Rewrite the records starting at the line containing "collectors: J. Wen & Sugong Wu" and ending at the line containing "locality: Xizang Province.", replacing "collection date" with "date gathered" and leaving everything else unchanged.

[Extracted records]
# # # # #
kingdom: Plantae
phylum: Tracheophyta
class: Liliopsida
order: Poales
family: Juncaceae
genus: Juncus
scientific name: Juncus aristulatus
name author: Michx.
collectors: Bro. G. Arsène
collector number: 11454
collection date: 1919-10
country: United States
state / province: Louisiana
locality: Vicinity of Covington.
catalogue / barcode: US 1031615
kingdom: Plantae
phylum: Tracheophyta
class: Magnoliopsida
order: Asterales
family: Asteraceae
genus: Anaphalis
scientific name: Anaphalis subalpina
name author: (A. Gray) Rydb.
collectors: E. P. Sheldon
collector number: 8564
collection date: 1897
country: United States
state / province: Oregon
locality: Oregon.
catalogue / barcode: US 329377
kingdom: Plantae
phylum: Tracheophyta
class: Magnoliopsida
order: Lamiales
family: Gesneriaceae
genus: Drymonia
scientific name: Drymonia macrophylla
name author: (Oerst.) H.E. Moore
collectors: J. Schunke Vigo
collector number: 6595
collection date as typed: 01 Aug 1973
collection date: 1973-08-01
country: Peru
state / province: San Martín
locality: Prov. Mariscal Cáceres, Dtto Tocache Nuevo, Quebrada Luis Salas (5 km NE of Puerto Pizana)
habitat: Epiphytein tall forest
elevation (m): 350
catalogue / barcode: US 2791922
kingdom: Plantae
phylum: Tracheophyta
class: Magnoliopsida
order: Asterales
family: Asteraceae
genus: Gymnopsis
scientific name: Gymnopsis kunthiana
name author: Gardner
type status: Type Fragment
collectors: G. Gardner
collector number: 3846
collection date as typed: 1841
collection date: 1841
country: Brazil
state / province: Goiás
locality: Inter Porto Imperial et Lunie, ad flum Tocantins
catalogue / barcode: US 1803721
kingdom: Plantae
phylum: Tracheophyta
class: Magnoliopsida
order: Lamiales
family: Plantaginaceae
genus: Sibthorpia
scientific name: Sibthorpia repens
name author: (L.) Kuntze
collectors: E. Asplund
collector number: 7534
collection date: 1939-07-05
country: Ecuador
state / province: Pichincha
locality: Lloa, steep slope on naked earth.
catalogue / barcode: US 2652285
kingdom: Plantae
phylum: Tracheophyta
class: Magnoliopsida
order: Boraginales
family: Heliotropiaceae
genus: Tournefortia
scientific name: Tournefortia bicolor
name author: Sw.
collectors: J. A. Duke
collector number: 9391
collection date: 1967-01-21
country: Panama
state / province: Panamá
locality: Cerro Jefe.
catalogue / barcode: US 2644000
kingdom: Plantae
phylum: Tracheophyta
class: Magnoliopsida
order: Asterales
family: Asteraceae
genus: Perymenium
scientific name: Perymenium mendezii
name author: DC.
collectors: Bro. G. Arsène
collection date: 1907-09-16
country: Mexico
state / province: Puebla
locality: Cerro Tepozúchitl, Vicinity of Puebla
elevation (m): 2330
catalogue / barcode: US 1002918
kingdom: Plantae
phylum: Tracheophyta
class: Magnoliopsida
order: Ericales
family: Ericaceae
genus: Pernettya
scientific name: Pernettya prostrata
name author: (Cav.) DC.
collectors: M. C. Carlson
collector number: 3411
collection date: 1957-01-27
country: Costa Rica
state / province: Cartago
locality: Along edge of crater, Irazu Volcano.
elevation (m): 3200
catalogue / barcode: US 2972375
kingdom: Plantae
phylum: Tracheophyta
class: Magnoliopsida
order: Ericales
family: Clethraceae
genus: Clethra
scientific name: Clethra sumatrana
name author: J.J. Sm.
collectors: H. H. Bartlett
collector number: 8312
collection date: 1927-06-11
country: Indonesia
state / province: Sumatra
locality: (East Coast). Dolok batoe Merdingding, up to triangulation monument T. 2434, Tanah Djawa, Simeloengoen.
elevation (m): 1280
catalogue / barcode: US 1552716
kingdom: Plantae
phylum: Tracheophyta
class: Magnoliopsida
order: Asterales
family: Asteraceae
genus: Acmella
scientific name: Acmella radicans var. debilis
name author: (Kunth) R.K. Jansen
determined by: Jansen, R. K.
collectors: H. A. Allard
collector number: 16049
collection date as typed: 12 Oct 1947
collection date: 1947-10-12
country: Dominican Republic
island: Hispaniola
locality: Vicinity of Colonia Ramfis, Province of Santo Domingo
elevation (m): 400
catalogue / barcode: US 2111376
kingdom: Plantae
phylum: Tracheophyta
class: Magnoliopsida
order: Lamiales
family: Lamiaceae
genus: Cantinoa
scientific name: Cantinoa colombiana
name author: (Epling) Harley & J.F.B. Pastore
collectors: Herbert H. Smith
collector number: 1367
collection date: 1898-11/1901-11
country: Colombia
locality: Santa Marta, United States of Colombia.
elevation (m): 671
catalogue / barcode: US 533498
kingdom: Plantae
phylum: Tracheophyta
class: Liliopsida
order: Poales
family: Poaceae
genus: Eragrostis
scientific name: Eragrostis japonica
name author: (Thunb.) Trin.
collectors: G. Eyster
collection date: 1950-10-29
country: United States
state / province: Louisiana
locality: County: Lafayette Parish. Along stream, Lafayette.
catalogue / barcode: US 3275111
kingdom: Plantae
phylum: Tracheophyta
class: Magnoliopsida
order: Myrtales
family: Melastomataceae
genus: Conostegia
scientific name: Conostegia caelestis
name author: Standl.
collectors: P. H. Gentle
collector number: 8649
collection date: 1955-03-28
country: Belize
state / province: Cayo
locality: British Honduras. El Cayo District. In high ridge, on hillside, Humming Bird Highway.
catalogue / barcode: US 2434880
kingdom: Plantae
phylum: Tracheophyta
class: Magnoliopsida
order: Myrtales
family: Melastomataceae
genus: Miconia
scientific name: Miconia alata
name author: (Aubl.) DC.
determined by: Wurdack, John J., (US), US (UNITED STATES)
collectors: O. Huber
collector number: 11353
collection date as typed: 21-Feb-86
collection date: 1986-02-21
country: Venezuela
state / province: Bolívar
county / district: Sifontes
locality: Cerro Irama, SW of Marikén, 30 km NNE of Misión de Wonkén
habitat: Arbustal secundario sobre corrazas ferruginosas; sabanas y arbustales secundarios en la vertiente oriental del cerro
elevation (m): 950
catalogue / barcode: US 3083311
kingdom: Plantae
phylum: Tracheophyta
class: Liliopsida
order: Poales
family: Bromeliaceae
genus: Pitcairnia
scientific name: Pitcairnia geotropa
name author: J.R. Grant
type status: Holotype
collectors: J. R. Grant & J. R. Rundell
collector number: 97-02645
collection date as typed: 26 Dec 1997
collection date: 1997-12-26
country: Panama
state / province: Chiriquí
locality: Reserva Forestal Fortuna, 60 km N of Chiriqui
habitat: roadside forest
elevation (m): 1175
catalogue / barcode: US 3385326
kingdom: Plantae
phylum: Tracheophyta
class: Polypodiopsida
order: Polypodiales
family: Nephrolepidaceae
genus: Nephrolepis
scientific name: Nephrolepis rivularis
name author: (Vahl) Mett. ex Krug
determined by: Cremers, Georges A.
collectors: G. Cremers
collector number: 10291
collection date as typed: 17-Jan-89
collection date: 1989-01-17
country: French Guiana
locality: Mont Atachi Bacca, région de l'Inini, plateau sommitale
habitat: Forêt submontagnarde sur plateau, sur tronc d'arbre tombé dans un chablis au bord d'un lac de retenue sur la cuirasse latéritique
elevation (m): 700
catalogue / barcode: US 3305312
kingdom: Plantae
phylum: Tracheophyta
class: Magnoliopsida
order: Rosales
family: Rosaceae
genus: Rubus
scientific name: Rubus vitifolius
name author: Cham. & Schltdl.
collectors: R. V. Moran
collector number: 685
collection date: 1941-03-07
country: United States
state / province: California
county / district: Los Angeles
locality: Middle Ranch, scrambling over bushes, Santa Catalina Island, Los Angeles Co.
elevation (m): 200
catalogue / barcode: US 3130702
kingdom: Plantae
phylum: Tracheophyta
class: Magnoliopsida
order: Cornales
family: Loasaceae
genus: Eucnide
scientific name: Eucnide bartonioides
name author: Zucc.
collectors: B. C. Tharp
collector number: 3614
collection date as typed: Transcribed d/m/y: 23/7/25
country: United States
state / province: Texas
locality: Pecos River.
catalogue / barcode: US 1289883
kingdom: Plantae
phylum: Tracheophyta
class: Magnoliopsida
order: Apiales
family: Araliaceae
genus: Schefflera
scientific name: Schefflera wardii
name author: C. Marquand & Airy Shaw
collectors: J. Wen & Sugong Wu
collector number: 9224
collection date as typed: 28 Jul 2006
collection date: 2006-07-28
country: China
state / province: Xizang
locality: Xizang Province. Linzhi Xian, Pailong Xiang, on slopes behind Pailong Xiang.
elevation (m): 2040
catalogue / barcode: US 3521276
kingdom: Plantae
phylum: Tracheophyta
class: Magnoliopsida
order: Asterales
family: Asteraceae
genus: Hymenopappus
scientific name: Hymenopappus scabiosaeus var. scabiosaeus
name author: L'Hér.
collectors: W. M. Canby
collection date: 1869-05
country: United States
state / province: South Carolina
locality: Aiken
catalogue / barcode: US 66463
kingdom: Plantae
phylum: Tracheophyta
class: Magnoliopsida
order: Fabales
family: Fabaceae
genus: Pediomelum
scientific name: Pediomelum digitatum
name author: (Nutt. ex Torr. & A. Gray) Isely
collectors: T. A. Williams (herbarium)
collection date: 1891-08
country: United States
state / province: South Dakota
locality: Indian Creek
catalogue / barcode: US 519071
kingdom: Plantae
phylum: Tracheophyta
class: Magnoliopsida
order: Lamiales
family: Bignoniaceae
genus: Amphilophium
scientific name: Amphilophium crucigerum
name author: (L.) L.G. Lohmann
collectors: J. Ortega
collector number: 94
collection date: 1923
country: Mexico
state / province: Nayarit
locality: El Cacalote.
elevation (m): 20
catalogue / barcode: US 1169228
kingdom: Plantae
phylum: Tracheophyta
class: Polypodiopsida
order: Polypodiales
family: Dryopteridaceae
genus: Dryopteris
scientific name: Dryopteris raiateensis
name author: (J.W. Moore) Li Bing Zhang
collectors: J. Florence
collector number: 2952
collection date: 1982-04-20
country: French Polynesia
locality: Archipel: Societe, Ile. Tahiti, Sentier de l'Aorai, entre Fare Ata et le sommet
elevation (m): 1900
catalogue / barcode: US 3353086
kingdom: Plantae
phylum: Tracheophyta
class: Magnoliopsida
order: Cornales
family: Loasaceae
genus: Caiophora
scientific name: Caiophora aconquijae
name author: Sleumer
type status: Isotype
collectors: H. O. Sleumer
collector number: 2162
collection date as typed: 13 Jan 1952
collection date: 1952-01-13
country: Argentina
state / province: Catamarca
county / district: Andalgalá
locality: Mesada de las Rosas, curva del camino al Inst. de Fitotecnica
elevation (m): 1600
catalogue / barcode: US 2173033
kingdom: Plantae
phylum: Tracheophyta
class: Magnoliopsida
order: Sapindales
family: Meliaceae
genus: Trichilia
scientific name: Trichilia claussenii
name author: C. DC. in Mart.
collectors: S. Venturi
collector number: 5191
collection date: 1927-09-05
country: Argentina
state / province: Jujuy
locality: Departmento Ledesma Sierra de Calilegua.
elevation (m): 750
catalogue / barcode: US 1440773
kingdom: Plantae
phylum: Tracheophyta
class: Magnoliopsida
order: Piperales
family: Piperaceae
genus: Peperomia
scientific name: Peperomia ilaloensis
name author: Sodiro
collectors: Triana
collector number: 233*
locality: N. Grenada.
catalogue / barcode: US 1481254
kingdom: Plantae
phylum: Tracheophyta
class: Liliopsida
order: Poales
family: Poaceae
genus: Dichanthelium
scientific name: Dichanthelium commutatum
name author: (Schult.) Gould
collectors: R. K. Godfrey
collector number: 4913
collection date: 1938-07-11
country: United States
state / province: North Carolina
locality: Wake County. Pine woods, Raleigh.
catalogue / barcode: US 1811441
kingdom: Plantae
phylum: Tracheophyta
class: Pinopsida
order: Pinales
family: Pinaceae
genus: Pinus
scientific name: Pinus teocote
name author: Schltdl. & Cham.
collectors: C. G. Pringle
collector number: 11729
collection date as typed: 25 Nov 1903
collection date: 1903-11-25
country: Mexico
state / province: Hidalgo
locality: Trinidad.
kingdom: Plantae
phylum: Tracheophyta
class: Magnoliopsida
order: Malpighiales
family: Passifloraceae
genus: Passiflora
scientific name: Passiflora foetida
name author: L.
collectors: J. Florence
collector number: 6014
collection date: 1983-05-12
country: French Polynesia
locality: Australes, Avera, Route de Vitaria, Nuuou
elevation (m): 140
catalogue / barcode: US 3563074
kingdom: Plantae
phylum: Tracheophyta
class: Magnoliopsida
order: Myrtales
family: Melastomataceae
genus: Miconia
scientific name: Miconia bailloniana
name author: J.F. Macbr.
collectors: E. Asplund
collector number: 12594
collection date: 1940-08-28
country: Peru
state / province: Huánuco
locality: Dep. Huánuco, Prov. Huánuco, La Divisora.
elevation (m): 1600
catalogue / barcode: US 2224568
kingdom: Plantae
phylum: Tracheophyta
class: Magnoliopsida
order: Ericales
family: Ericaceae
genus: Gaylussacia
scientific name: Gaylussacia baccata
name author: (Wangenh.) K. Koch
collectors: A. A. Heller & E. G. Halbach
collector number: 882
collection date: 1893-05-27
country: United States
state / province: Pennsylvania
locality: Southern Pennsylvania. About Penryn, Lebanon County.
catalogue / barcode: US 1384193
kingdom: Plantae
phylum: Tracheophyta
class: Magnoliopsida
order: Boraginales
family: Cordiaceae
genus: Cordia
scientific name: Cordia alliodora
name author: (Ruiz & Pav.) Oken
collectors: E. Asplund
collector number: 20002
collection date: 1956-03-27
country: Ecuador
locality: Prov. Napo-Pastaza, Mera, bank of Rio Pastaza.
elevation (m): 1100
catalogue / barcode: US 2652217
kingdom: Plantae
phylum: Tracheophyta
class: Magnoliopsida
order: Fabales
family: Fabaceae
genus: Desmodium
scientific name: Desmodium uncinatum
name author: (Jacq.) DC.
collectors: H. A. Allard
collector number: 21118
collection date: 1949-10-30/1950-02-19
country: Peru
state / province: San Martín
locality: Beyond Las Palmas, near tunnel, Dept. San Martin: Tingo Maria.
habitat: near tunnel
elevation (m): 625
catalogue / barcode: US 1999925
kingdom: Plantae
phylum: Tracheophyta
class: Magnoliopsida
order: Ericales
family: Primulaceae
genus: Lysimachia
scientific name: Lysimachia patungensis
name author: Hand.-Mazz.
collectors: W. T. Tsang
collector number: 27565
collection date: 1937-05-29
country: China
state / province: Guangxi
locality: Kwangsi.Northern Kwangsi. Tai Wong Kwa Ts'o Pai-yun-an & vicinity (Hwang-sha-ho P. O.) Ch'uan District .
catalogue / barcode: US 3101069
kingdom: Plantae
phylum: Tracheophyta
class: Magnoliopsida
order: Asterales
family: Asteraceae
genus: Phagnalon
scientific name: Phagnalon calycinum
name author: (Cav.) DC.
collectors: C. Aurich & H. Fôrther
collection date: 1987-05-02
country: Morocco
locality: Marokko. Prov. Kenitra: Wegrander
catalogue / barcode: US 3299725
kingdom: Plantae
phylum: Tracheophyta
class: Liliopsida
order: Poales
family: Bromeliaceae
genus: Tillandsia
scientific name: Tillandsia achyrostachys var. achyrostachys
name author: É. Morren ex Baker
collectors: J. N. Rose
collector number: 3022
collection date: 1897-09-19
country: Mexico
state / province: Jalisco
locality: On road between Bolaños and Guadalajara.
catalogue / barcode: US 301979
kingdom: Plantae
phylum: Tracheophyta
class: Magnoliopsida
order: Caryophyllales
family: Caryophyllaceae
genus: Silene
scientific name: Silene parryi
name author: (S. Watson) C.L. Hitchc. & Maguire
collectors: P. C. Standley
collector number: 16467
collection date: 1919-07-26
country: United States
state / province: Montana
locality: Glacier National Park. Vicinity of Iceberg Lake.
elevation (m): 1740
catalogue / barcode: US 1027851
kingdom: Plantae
# # # # #
▶ RESPONSE TO THE EXERCISE:
collectors: J. Wen & Sugong Wu
collector number: 9224
date gathered as typed: 28 Jul 2006
date gathered: 2006-07-28
country: China
state / province: Xizang
locality: Xizang Province. Linzhi Xian, Pailong Xiang, on slopes behind Pailong Xiang.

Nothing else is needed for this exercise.